Le procès de l'agriculteur fribourgeois, accusé d'avoir abattu froidement un père et son fils un soir de mars 2020 à Sorens (FR), s'est ouvert lundi. Une escroquerie autour de la vente de deux tracteurs est à l’origine du drame.
C'est un procès sous haute tension qui s'est ouvert à Granges-Paccot, où le Tribunal pénal de la Gruyère s'est 'expatrié' pour l'occasion dans une salle pouvant accueillir la quinzaine de journalistes présents, dont trois dessinateurs de presse et une quinzaine de spectateurs.
Sur le banc des accusés: un agriculteur fribourgeois de 33 ans, détenu en exécution anticipée de peine à la prison de Bellechasse. Il est apparu les yeux fixes dans le vague, un peu hagard, tout au long des témoignages très denses émotionnellement qui se sont succédé lundi.
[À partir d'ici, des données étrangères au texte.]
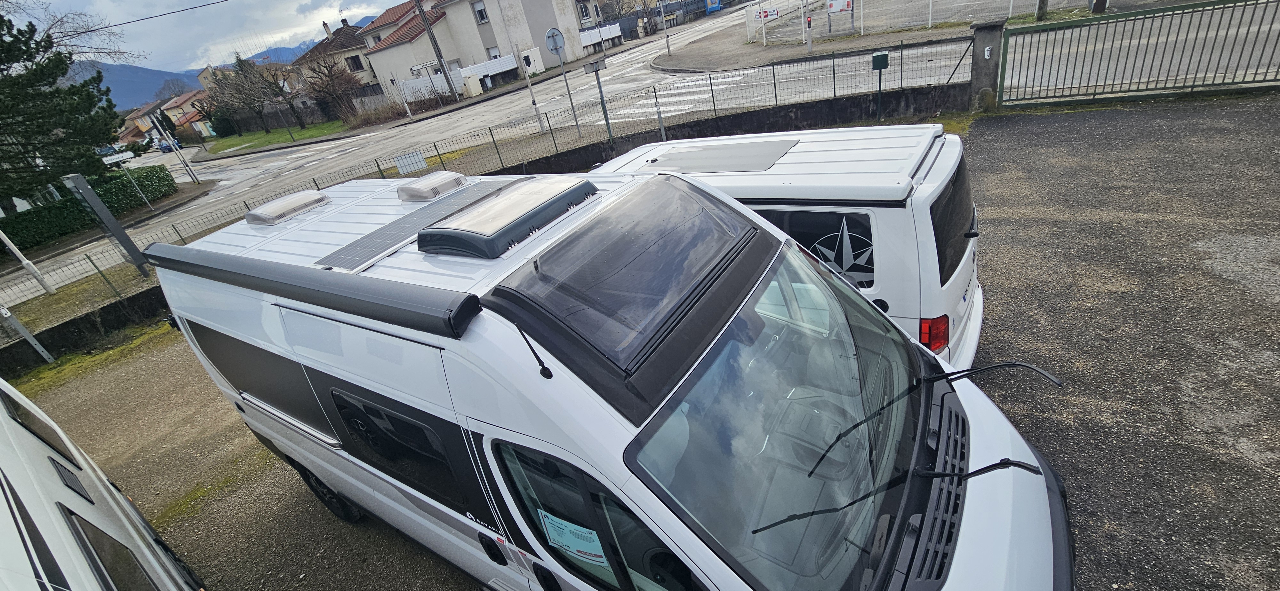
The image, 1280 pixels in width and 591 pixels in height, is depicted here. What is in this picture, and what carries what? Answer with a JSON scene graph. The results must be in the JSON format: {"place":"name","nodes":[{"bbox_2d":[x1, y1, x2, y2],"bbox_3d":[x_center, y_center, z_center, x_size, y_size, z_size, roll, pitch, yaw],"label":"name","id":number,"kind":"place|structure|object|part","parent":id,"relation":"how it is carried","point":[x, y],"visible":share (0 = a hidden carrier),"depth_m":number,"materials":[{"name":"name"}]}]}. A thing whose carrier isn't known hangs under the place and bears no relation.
{"place":"outdoors","nodes":[
{"label":"outdoors","id":0,"kind":"place"},
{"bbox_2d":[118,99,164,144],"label":"house","id":1,"kind":"structure","parent":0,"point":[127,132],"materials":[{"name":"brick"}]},
{"bbox_2d":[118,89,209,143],"label":"house","id":2,"kind":"structure","parent":0,"point":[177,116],"materials":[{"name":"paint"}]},
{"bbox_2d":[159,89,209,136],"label":"house","id":3,"kind":"structure","parent":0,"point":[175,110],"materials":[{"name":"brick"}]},
{"bbox_2d":[1,0,404,70],"label":"sky","id":4,"kind":"structure","parent":0,"point":[72,5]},
{"bbox_2d":[73,25,358,109],"label":"mountain","id":5,"kind":"structure","parent":0,"point":[135,71],"materials":[{"name":"blue"}]},
{"bbox_2d":[201,121,348,154],"label":"lawn","id":6,"kind":"structure","parent":0,"point":[305,132],"materials":[{"name":"green plant"}]},
{"bbox_2d":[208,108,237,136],"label":"shrub","id":7,"kind":"object","parent":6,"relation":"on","point":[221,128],"visible":0.73,"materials":[{"name":"green plant"}]},
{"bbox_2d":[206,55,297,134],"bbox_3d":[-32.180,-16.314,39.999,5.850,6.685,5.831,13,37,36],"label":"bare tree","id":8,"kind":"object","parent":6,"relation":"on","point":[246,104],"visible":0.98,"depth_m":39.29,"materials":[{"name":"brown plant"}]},
{"bbox_2d":[298,52,360,123],"bbox_3d":[-23.994,-16.028,37.703,4.568,5.605,4.754,-27,33,-26],"label":"bare tree","id":9,"kind":"object","parent":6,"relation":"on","point":[331,79],"visible":0.97,"depth_m":37.01,"materials":[{"name":"brown plant"}]},
{"bbox_2d":[291,17,376,93],"label":"house","id":10,"kind":"structure","parent":0,"point":[328,42],"materials":[{"name":"beige paint"}]},
{"bbox_2d":[345,53,364,70],"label":"window","id":11,"kind":"structure","parent":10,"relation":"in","point":[354,58],"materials":[{"name":"black glass"}]},
{"bbox_2d":[344,0,432,97],"label":"house","id":12,"kind":"structure","parent":0,"point":[404,7],"materials":[{"name":"paint"}]},
{"bbox_2d":[360,0,598,104],"label":"house","id":13,"kind":"structure","parent":0,"point":[478,40],"materials":[{"name":"white paint"}]},
{"bbox_2d":[471,0,488,24],"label":"window","id":14,"kind":"structure","parent":13,"relation":"in","point":[480,13],"depth_m":32.14,"materials":[{"name":"white"}]},
{"bbox_2d":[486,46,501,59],"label":"window","id":15,"kind":"structure","parent":13,"relation":"in","point":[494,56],"depth_m":33.64,"materials":[{"name":"white"}]},
{"bbox_2d":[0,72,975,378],"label":"low wall","id":16,"kind":"structure","parent":0,"point":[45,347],"depth_m":9.85,"materials":[{"name":"concrete"}]},
{"bbox_2d":[0,35,972,329],"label":"wire fence","id":17,"kind":"object","parent":16,"relation":"attached to","point":[833,58],"visible":0.71,"depth_m":10.50,"materials":[{"name":"metal"}]},
{"bbox_2d":[392,149,427,175],"bbox_3d":[-4.944,-2.851,10.387,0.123,0.407,0.514,13,37,36],"label":"sign","id":18,"kind":"object","parent":17,"relation":"attached to","point":[419,157],"visible":0.96,"depth_m":10.36,"materials":[{"name":"white"}]},
{"bbox_2d":[0,0,1279,305],"label":"road","id":19,"kind":"structure","parent":0,"point":[301,161],"materials":[{"name":"grey asphalt"}]},
{"bbox_2d":[156,137,175,153],"label":"car","id":20,"kind":"object","parent":19,"relation":"on","point":[164,147],"visible":0.62,"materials":[{"name":"blue metal"}]},
{"bbox_2d":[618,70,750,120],"label":"crosswalk","id":21,"kind":"structure","parent":19,"relation":"on","point":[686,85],"materials":[{"name":"white paint"}]},
{"bbox_2d":[7,96,1279,590],"label":"asphalt lot","id":22,"kind":"structure","parent":0,"point":[179,380],"materials":[{"name":"grey asphalt"}]},
{"bbox_2d":[0,305,54,361],"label":"metal post","id":23,"kind":"object","parent":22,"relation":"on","point":[17,326],"visible":0.94,"depth_m":7.45,"materials":[{"name":"grey metal"}]},
{"bbox_2d":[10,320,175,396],"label":"moss patch","id":24,"kind":"object","parent":22,"relation":"on","point":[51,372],"visible":0.42,"depth_m":7.20,"materials":[{"name":"green plant"}]},
{"bbox_2d":[0,376,209,590],"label":"white van","id":25,"kind":"object","parent":22,"relation":"on","point":[3,479],"visible":0.99,"depth_m":2.30,"materials":[{"name":"white metal"}]},
{"bbox_2d":[148,159,1077,590],"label":"white van","id":26,"kind":"object","parent":22,"relation":"on","point":[452,421],"visible":0.9,"depth_m":1.97,"materials":[{"name":"white metal"}]},
{"bbox_2d":[244,190,330,225],"bbox_3d":[-3.018,-0.777,4.159,0.460,0.163,0.524,13,37,36],"label":"roof vent","id":27,"kind":"object","parent":26,"relation":"on","point":[257,213],"visible":0.99,"depth_m":4.02,"materials":[{"name":"plastic"}]},
{"bbox_2d":[140,241,480,337],"bbox_3d":[-1.789,-0.151,2.421,2.781,0.154,0.204,13,37,36],"label":"awning","id":28,"kind":"object","parent":26,"relation":"attached to","point":[391,285],"visible":0.99,"depth_m":2.03,"materials":[{"name":"black metal"}]},
{"label":"wheel","id":29,"kind":"part","parent":26,"relation":"part of","materials":[{"name":"black rubber"}]},
{"bbox_2d":[316,177,531,269],"bbox_3d":[-1.463,-0.575,3.423,0.796,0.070,1.507,13,37,36],"label":"solar panel","id":30,"kind":"object","parent":26,"relation":"on","point":[372,252],"visible":0.81,"depth_m":3.23,"materials":[{"name":"grey metal"}]},
{"bbox_2d":[396,170,470,202],"bbox_3d":[-1.785,-0.963,4.183,0.425,0.162,0.496,13,37,36],"label":"roof vent","id":31,"kind":"object","parent":26,"relation":"on","point":[419,186],"visible":0.99,"depth_m":4.02,"materials":[{"name":"plastic"}]},
{"bbox_2d":[413,174,597,258],"bbox_3d":[-0.791,-0.523,2.883,0.696,0.185,0.922,13,37,36],"label":"roof vent","id":32,"kind":"object","parent":26,"relation":"on","point":[440,229],"visible":0.99,"depth_m":2.64,"materials":[{"name":"black plastic"}]},
{"bbox_2d":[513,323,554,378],"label":"antenna","id":33,"kind":"object","parent":26,"relation":"attached to","point":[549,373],"visible":0.99,"depth_m":1.71,"materials":[{"name":"black plastic"}]},
{"bbox_2d":[537,508,608,567],"bbox_3d":[-0.234,0.903,1.783,0.323,0.164,0.089,13,37,36],"label":"paper notice","id":34,"kind":"object","parent":26,"relation":"attached to","point":[557,522],"visible":0.85,"depth_m":1.77,"materials":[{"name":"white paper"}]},
{"label":"front door window","id":35,"kind":"part","parent":26,"relation":"part of","materials":[{"name":"black"}]},
{"bbox_2d":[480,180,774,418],"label":"skylight","id":36,"kind":"object","parent":26,"relation":"on","point":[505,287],"visible":0.93,"depth_m":1.89,"materials":[{"name":"black"}]},
{"bbox_2d":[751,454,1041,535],"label":"windshield wiper","id":37,"kind":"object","parent":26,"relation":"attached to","point":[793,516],"visible":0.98,"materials":[{"name":"black metal"}]},
{"bbox_2d":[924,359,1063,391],"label":"windshield wiper","id":38,"kind":"object","parent":26,"relation":"attached to","point":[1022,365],"visible":0.96,"depth_m":2.20,"materials":[{"name":"black"}]},
{"bbox_2d":[584,123,984,370],"bbox_3d":[0.463,-0.719,4.758,5.076,1.924,1.831,13,37,36],"label":"white van","id":39,"kind":"object","parent":22,"relation":"on","point":[959,277],"visible":0.31,"depth_m":3.12,"materials":[{"name":"white metal"}]},
{"bbox_2d":[641,138,797,175],"bbox_3d":[0.655,-1.172,4.035,1.022,0.041,0.808,13,37,36],"label":"solar panel","id":40,"kind":"object","parent":39,"relation":"on","point":[705,155],"visible":1,"depth_m":3.94,"materials":[{"name":"metal"}]},
{"bbox_2d":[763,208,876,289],"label":"window","id":41,"kind":"structure","parent":39,"relation":"in","point":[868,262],"depth_m":3.06,"materials":[{"name":"black glass"}]},
{"bbox_2d":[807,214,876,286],"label":"star decal","id":42,"kind":"object","parent":39,"relation":"attached to","point":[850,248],"visible":0.88,"depth_m":3.17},
{"bbox_2d":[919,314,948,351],"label":"tail light","id":43,"kind":"object","parent":39,"relation":"attached to","point":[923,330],"visible":0.63,"depth_m":3.11,"materials":[{"name":"red plastic"}]},
{"bbox_2d":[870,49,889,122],"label":"mailbox","id":44,"kind":"object","parent":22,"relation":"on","point":[883,64],"visible":0.99,"depth_m":9.63,"materials":[{"name":"green metal"}]},
{"bbox_2d":[967,18,1006,111],"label":"gate pillar","id":45,"kind":"structure","parent":22,"relation":"on","point":[980,48],"depth_m":9.21,"materials":[{"name":"grey stone"}]},
{"bbox_2d":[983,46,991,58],"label":"intercom","id":46,"kind":"object","parent":45,"relation":"attached to","point":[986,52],"visible":0.96,"depth_m":8.88,"materials":[{"name":"white plastic"}]},
{"bbox_2d":[998,0,1279,105],"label":"metal gate","id":47,"kind":"structure","parent":22,"relation":"on","point":[1253,81],"depth_m":8.42,"materials":[{"name":"green metal"}]},
{"bbox_2d":[653,17,978,73],"label":"pavement","id":48,"kind":"structure","parent":0,"point":[761,56],"materials":[{"name":"grey"}]},
{"bbox_2d":[804,12,813,52],"bbox_3d":[7.174,-11.078,20.393,0.340,1.578,0.346,13,37,36],"label":"traffic light","id":49,"kind":"object","parent":48,"relation":"on","point":[810,21],"visible":0.99,"depth_m":20.29,"materials":[{"name":"grey metal"}]},
{"bbox_2d":[746,0,1053,43],"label":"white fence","id":50,"kind":"object","parent":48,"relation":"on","point":[930,21],"visible":0.88,"depth_m":21.45,"materials":[{"name":"white metal"}]},
{"bbox_2d":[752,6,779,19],"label":"sign","id":51,"kind":"object","parent":50,"relation":"attached to","point":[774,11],"visible":0.77,"depth_m":25.99,"materials":[{"name":"white metal"}]},
{"bbox_2d":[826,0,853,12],"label":"sign","id":52,"kind":"object","parent":50,"relation":"attached to","point":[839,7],"visible":0.94,"depth_m":22.15,"materials":[{"name":"white"}]},
{"label":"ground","id":53,"kind":"structure","parent":0},
{"bbox_2d":[0,229,55,295],"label":"white pole","id":54,"kind":"object","parent":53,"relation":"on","point":[13,250],"visible":0.9,"depth_m":10.58,"materials":[{"name":"white metal"}]},
{"bbox_2d":[0,12,122,216],"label":"pine tree","id":55,"kind":"object","parent":53,"relation":"on","point":[49,130],"visible":0.94,"depth_m":15.85,"materials":[{"name":"plant"}]},
{"bbox_2d":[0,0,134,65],"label":"bare tree","id":56,"kind":"object","parent":53,"relation":"on","point":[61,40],"visible":0.71,"depth_m":22.58,"materials":[{"name":"plant"}]},
{"bbox_2d":[0,166,175,250],"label":"hedge","id":57,"kind":"object","parent":53,"relation":"on","point":[110,203],"visible":0.77,"depth_m":17.40,"materials":[{"name":"green plant"}]},
{"bbox_2d":[60,170,152,275],"bbox_3d":[-10.600,-1.281,9.715,0.462,2.235,0.339,13,37,36],"label":"metal post","id":58,"kind":"object","parent":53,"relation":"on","point":[120,229],"visible":0.89,"depth_m":9.51,"materials":[{"name":"grey metal"}]},
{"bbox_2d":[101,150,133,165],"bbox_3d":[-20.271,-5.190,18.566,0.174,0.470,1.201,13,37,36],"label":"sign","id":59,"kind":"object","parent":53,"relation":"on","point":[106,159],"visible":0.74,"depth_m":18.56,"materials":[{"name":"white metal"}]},
{"bbox_2d":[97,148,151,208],"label":"street sign","id":60,"kind":"object","parent":53,"relation":"on","point":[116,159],"visible":0.81,"depth_m":18.69,"materials":[{"name":"white metal"}]},
{"bbox_2d":[144,110,200,183],"bbox_3d":[-21.866,-6.826,22.570,0.694,3.752,0.543,13,37,36],"label":"pole","id":61,"kind":"object","parent":53,"relation":"on","point":[194,180],"visible":0.97,"depth_m":22.41,"materials":[{"name":"metal"}]},
{"bbox_2d":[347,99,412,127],"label":"shrub","id":62,"kind":"object","parent":53,"relation":"on","point":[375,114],"visible":0.75,"depth_m":30.67,"materials":[{"name":"plant"}]},
{"bbox_2d":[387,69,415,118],"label":"pole","id":63,"kind":"object","parent":53,"relation":"on","point":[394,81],"visible":0.95,"depth_m":28.22,"materials":[{"name":"white"}]},
{"bbox_2d":[413,0,460,100],"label":"utility pole","id":64,"kind":"object","parent":53,"relation":"on","point":[438,48],"visible":0.98,"depth_m":30.44,"materials":[{"name":"brown wood"}]},
{"bbox_2d":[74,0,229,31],"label":"power line","id":65,"kind":"object","parent":64,"relation":"attached to","point":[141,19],"visible":0.95,"depth_m":16.03,"materials":[{"name":"plastic"}]},
{"bbox_2d":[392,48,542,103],"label":"white fence","id":66,"kind":"object","parent":53,"relation":"on","point":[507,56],"visible":0.59,"depth_m":33.70,"materials":[{"name":"white plastic"}]},
{"bbox_2d":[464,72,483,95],"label":"utility box","id":67,"kind":"object","parent":53,"relation":"on","point":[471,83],"visible":0.93,"depth_m":32.87,"materials":[{"name":"white plastic"}]},
{"bbox_2d":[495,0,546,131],"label":"pole","id":68,"kind":"object","parent":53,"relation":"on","point":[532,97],"visible":0.99,"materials":[{"name":"white metal"}]},
{"bbox_2d":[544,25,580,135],"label":"road sign","id":69,"kind":"object","parent":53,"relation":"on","point":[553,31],"visible":0.98,"depth_m":14.00,"materials":[{"name":"grey metal"}]},
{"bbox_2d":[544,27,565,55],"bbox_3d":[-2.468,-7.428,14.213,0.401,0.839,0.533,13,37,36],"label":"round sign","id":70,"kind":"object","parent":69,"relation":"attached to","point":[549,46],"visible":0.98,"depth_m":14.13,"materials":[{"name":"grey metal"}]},
{"bbox_2d":[583,56,613,146],"bbox_3d":[-0.987,-4.872,12.362,0.467,2.365,0.504,13,37,36],"label":"sign pole","id":71,"kind":"object","parent":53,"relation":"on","point":[604,106],"visible":0.97,"depth_m":12.17,"materials":[{"name":"grey metal"}]},
{"bbox_2d":[582,58,606,73],"bbox_3d":[-1.058,-5.369,11.324,0.409,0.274,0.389,13,37,36],"label":"sign","id":72,"kind":"object","parent":71,"relation":"attached to","point":[591,68],"visible":0.98,"depth_m":11.28,"materials":[{"name":"grey metal"}]},
{"bbox_2d":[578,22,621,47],"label":"white fence","id":73,"kind":"object","parent":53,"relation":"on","point":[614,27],"visible":0.53,"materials":[{"name":"white plastic"}]},
{"bbox_2d":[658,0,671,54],"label":"pole","id":74,"kind":"object","parent":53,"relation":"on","point":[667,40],"visible":0.99,"depth_m":31.33,"materials":[{"name":"grey metal"}]},
{"bbox_2d":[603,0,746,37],"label":"fence","id":75,"kind":"object","parent":53,"relation":"on","point":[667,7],"visible":0.63,"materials":[{"name":"metal"}]},
{"bbox_2d":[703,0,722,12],"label":"blue sign","id":76,"kind":"object","parent":53,"relation":"on","point":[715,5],"visible":0.95,"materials":[{"name":"blue"}]},
{"bbox_2d":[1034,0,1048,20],"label":"tree trunk","id":77,"kind":"object","parent":53,"relation":"on","point":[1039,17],"visible":0.79,"materials":[{"name":"wood"}]},
{"bbox_2d":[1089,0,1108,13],"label":"utility pole","id":78,"kind":"object","parent":53,"relation":"on","point":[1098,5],"visible":0.55,"depth_m":14.09,"materials":[{"name":"wood"}]}
]}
'Cet assassin mérite la prison à vie ou la peine de mort !', a lancé la mère de famille qui a perdu son mari et son fils dans le drame. 'Cela fait trois ans que j'attends ce jour. Qu'est-ce que j'ai fait pour mériter que mon fils mérite une telle mort. Aujourd'hui, toute notre famille vit encore dans la peur', a-t-elle dit, en larmes.
'Envie de me venger'
'J'aimerais me défouler sur cet homme et me venger, même si je sais que ce n'est pas possible', a renchéri le fils et frère des disparus. 'C'est très difficile, je n'arrive pas à me concentrer sur le travail, j'ai interrompu le premier apprentissage que j'avais commencé à l'époque du drame', a-t-il ajouté.
De son côté, la veuve du fils assassiné, qui vit avec leurs deux filles de 4 et 7 ans dans une nouvelle maison, a souligné à quel point son mari était un bon père. 'Nos filles sont conscientes que leur père ne reviendra jamais et pour elles, c'est un choc', a-t-elle relevé. 'Je veux que cet homme soit jugé au plus vite. Je n'ai pas envie de croiser son regard.'
Parmi les autres témoignages, le frère du père disparu a décrit la souffrance et la stérilité relationnelle dans laquelle le drame a plongé toute la famille, jadis si soudée. L'homme a témoigné plus loin que prévu du prévenu, tant sa présence risquait d'attiser sa colère. Il a aussi raconté la panique qui avait saisi le 'clan' lorsque père et fils n'étaient pas rentrés dormir et ne répondaient pas au téléphone la nuit du meurtre.
Pour deux tracteurs
L'origine du drame remonte à une vente de deux tracteurs qui n'a jamais été réalisée. En proie à de graves difficultés financières, l'accusé, qui travaillait depuis dix ans sans véritable salaire dans l'exploitation familiale de son père, était censé livrer ces tracteurs d'occasion à un Macédonien de 47 ans domicilié à Cugy (VD) et à son fils aîné de 23 ans. Ceux-ci lui avaient versé 34'000 francs.
Mais, prétextant des problèmes d'immatriculation dû aux effets de la crise sanitaire sur l'Office de la circulation, l'agriculteur n'a pas livré les véhicules. Et pour cause: ils n'étaient en réalité pas à lui. Quant à l'argent reçu, il l'avait dépensé pour acheter notamment un cheval à sa petite amie et le fusil de chasse qui servira à exécuter ses victimes.
Noyé dans une fosse à purin
Pour solder le litige, un rendez-vous avait été fixé le 24 mars 2020 à 20h00 dans le chalet d'alpage isolé que la famille de l'accusé possède à Sorens. C'est là que les choses ont dégénéré. L'accusé dit que l'ainé des Macédoniens l'aurait projeté au sol. Suite à cela, il avait tiré quatre balles sur les deux hommes, les mettant à terre. Puis, à court de munitions, il les avait violemment frappés à la tête avec sa crosse au point de la briser dans le choc.
L'agriculteur avait ensuite placé les corps dans un filet à foin lesté d'une plaque d'égout, puis les avait jetés dans la fosse à purin, alors remplie d'eau, qu'il avait pris soin d'ouvrir avant l'arrivée de ses victimes.
De son propre aveu, il aurait vu des bulles remonter à la surface. Et effectivement, l'autopsie a montré que le père de famille vivait encore à ce moment-là.
Après avoir pris soin de cacher toutes traces de son double crime et de se constituer un alibi, notamment en envoyant divers SMS à sa petite amie ou en se confectionnant une fausse quittance signée de sa victime, l'agriculteur a repris sa vie comme si de rien n'était jusqu'à son arrestation le lendemain soir. Ses aveux avaient suivi presque immédiatement.
Le procès se poursuit
La phase d'instruction se poursuit mardi avec le témoignage du prévenu. Le réquisitoire et les plaidoiries suivront mercredi. Le verdict tombera le 1er mars.